The Chelsea manager was adamant Glenn Murray’s winning goal eight minutes from time should have been ruled out for offside, and that his own side should have been awarded a penalty just after the hour mark when the ball struck Simon Francis’s arm in the area. Yet his criticisms were relatively downbeat, a reflection perhaps of Football Association sanctions earlier in the campaign, with his mood reflecting exasperation at his team’s inconsistencies.
“Before this game I was still thinking we could finish top four,” said Mourinho, whose team loiter 14th, three points above the relegation zone and a distant 14 from the top four.

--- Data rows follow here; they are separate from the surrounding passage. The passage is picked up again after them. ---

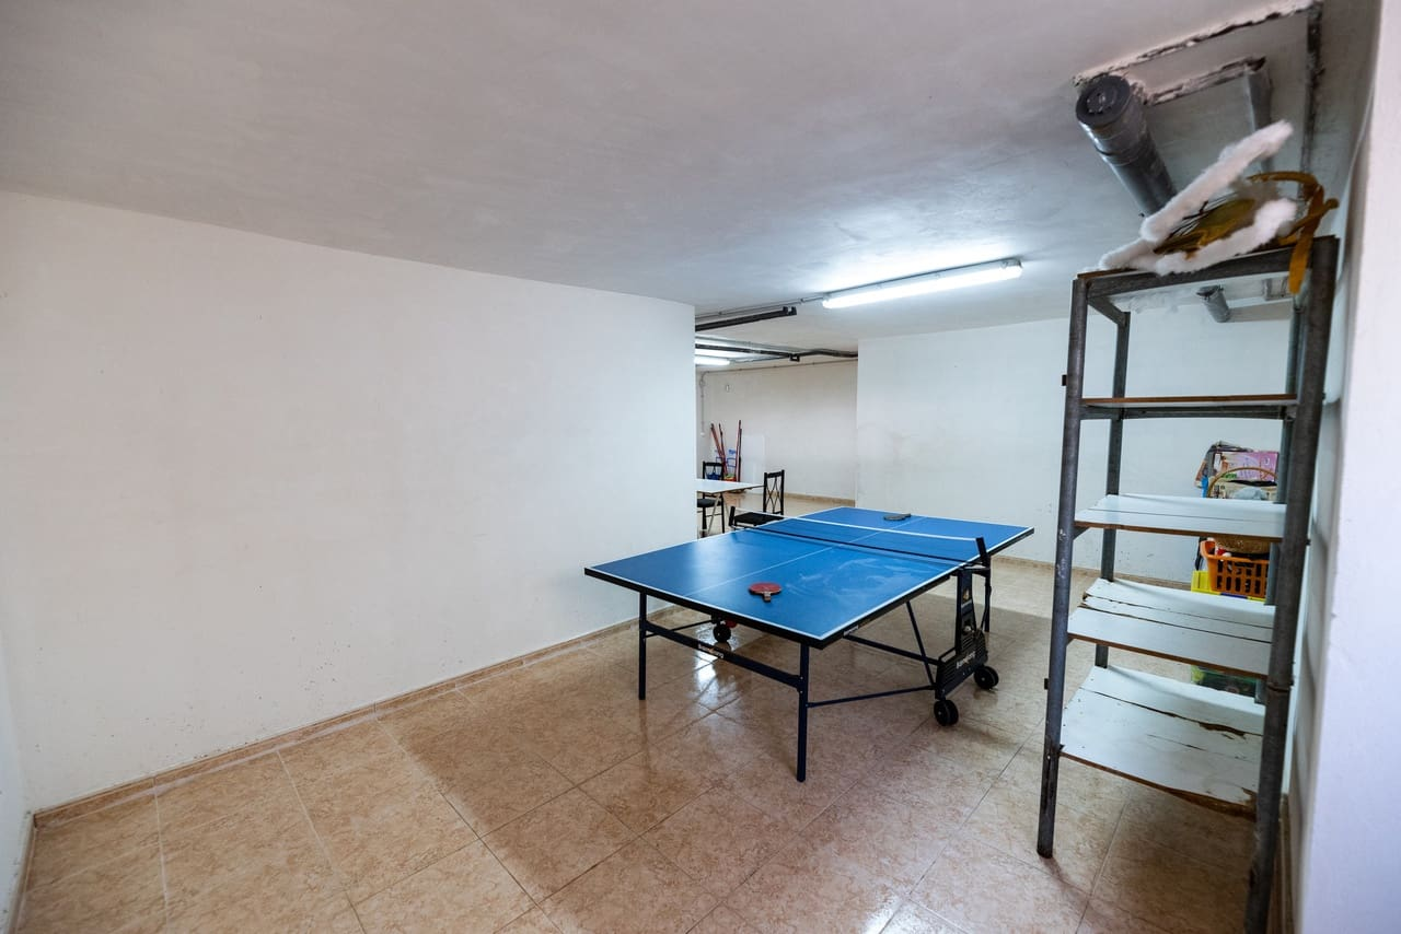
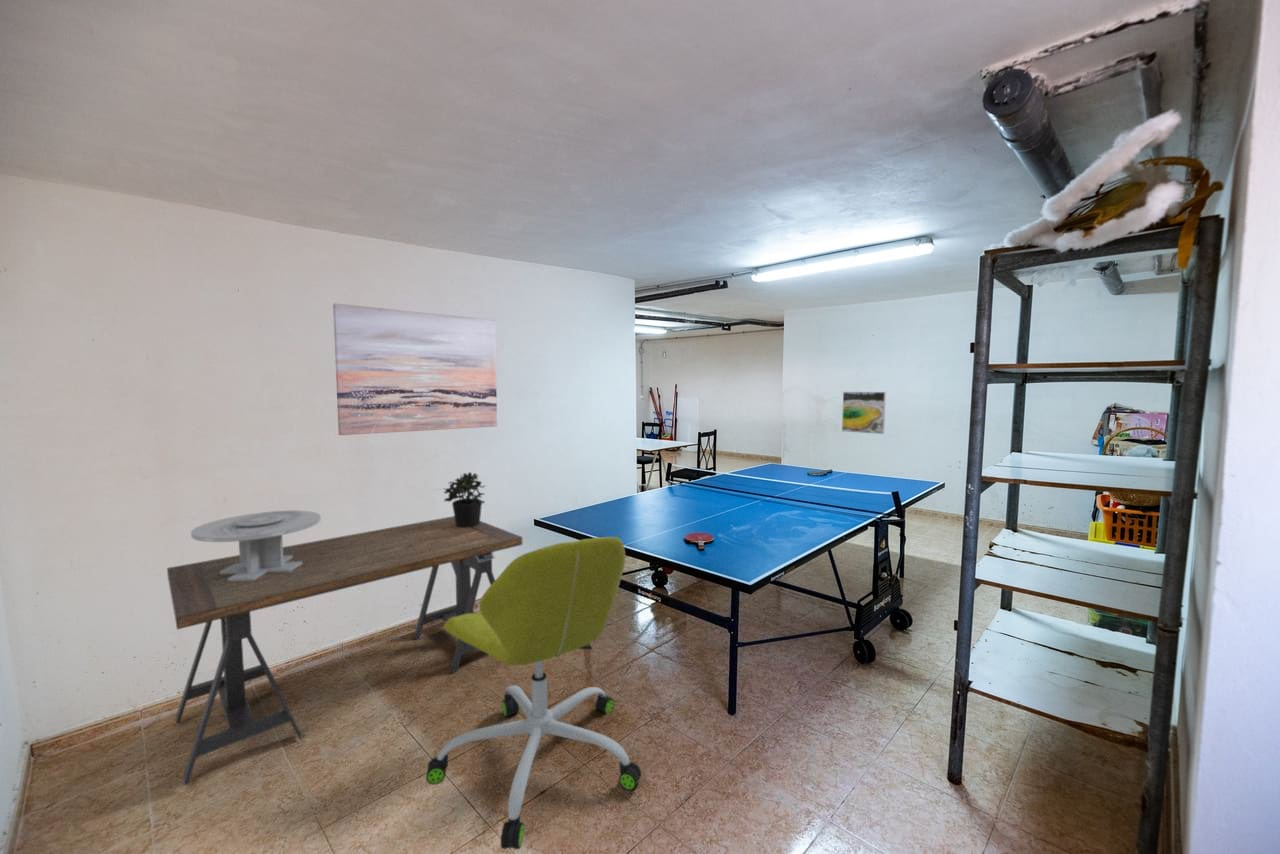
+ potted plant [443,471,486,528]
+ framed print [841,391,887,435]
+ wall art [332,302,498,436]
+ office chair [425,536,642,850]
+ desk [166,515,523,786]
+ round table [190,510,322,581]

“Everyone up there is losing points. Only Leicester are consistent in victories, they keep winning and winning. Every other team, even the top ones, are finding consecutive victories difficult. So before the game it was realistic to think our quality would take us out of this position, but maybe now we have to think about top six.
“I’m concerned, of course. If our players are not able to give the maximum every day, that is a problem. If you analyse match after match, there are a few players who are finding it difficult to be consistent. You think there is an evolution [in their form], but maybe it is just one moment in which they are good. So all I would say is: ‘Let’s think about winning the next game and forget about setting targets.’ To fix targets is impossible with our inconsistency.”
The lack of progress, with each mini-revival pursued by another dismal setback, has undermined Mourinho’s authority, though the manager reiterated his belief that he retains the confidence of the club’s hierarchy. The reality is there have been four losses – to West Ham, Liverpool, Stoke and now Bournemouth – in seven league games since the owner sanctioned a statement issuing a public vote of confidence in the manager in early October.
While Eddie Howe and his players celebrated “the best individual result in the club’s history” with their owner, the Russian businessman Maxim Demin, delighted in the tunnel post-match, Mourinho was left to bemoan his strikers’ lack of bite up front while reiterating he would not petition the board for funds to be spent in January on reinforcements. “Well, we have a good striker in Diego, a good striker in Rémy,” he said. “They proved last season they could score the goals the team needs. I don’t speak about Radamel Falcao because he’s been injured for a long time. The reality is that, this season, they are not scoring enough goals for us.
“But, again, I feel that we don’t have the right to ask the club for new players. I don’t think so. We started the season with this squad. We have to do better. The players have to do better. And it’s more about the players having to do better than the club to go to the market. I think people must feel responsibilities. The owner, the board … they are not responsible for the bad moment. The responsibility of the bad moment is mine and the players.
“We didn’t deserve to lose this game. Our opponent – in the period that they thought only of defence – managed to get a goal and there was a clear mistake from the referee. And I think it is a clear handball and penalty with the score at 0-0. So the referee made a mistake, and the linesman made another mistake, but that’s football. But in the first half we were not aggressive enough, in the second half we arrived in dangerous positions a lot of time with a lot of crosses from the right-hand side, but didn’t score.”